Election-watch report
Monday night is a dreadful night for television-viewing, probably because the main terrestrial channels have budgeted to spend all their cash over the weekend and therefore – both because they’ve run out and imagine that people are tired of vegetating on their sofas – they transmit nothing of consequence on the first working day of the week.
Channel-hopping for something to watch I switched to Channel Four News and caught Jon Snow interviewing Rachel Reeves, the Shadow Work & Pensions Secretary of State. The biggest election news of the day had been the launch of the Labour manifesto, with (I thought, based only upon what I had seen on the 6.00pm News) Ed Miliband giving a reasonably impressive performance at his lectern in Manchester.
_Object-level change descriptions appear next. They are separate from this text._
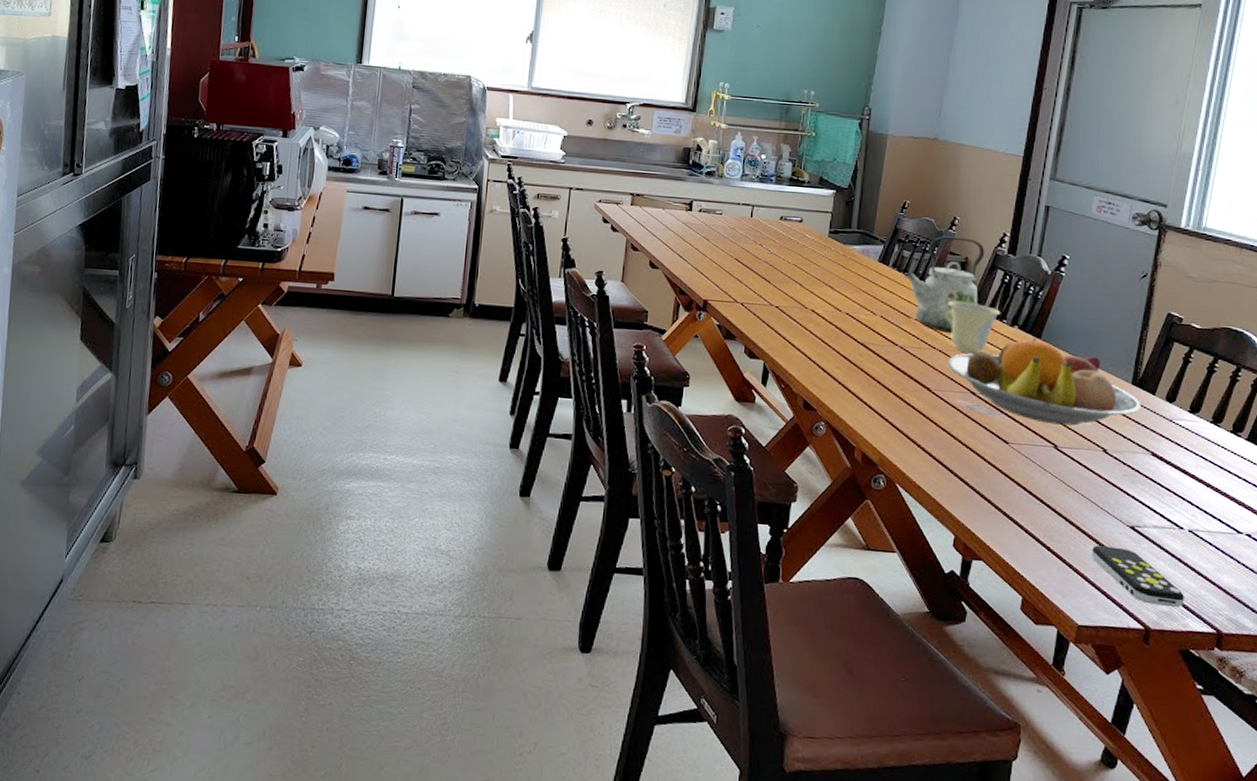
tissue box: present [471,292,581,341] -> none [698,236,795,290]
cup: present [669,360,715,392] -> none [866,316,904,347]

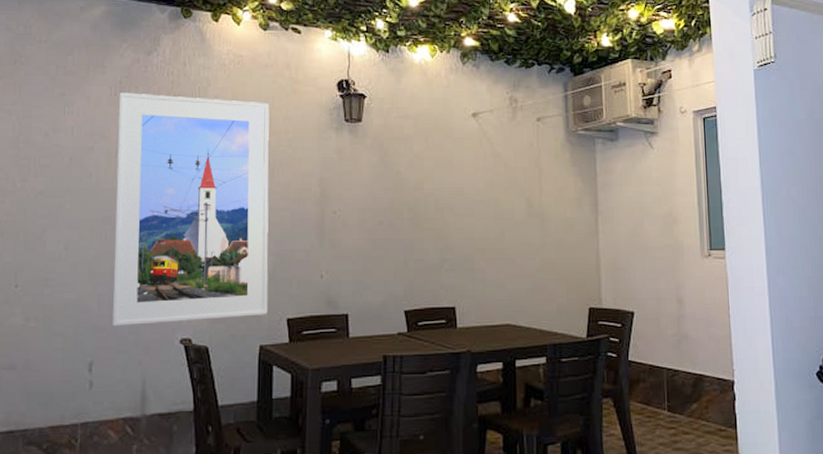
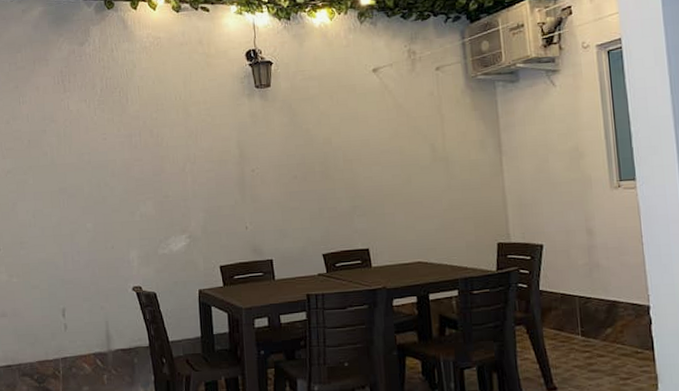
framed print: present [112,92,270,326] -> none [61,77,203,279]

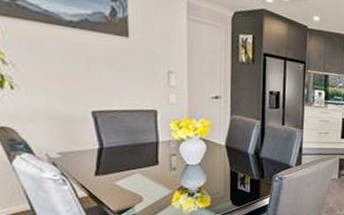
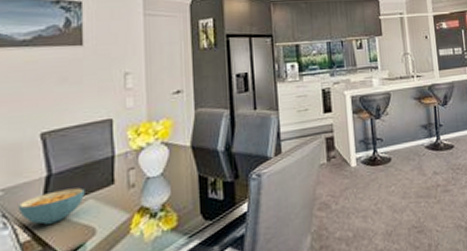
cereal bowl: none [74,161,133,187] -> present [17,187,85,225]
Snow opened by asking asked one or two questions about the vague statements made about how Labour would fund the ‘goodies’ that Miliband had promised, given that he had made such play of all their spending being fully-funded and signed off by the Office of Budget Responsibility as well as sticking to a promise that, year-on-year, they’d reduced the deficit.
Reeves duly trotted out spin doctor-speak on the subject.
Snow then raised Miliband’s passage on the theme that he was ‘ready to be Prime Minister’ – making the pithy comment that this was a bit naff because, if he wasn’t, why was he saying this now, i.e. with just over three weeks to go to polling day?
Reeves responded with party-line stuff about “I’ve worked with Ed for four and a half years now, and …” but (I thought) Snow had already made his point before she’d even given her answer.
A little while later, I switched to BBC1 and The Leader Interviews: Nick Clegg, in which Clegg was being interviewed by Evan Davis (the Newsnight presenter).
Clegg was doing fine, perhaps even better than that, until he was disconcerted when Davis first introduced a clip of him talking in Dutch to a Dutch television crew at the London Olympics and shortly thereafter put to him the proposition that, as a typical Eurocrat-type professional politician at ease with all things EU, Clegg might have a problem understanding the concerns about Europe that ordinary people in the street – who didn’t possess his solid, privileged, sophisticated, middle class background – might have.
Clegg positively bristled, attacking Davis repeatedly for cobbling together such a thrust, practically accusing him of being unprofessional as a journalist and the BBC of being unworthy for even raising it. He was really wound up about it. Davis began by trying to explain, or re-phrase, his point (presumably having concluded that Clegg had misunderstood what he was putting to him) but in the end gave up and moved on.
For me, it was one of the more interesting incidents so far in this entire Election campaign which – generally and disappointingly – has seemingly become more and more bitty, disconnected from the public, mud-slinging and petty week by week.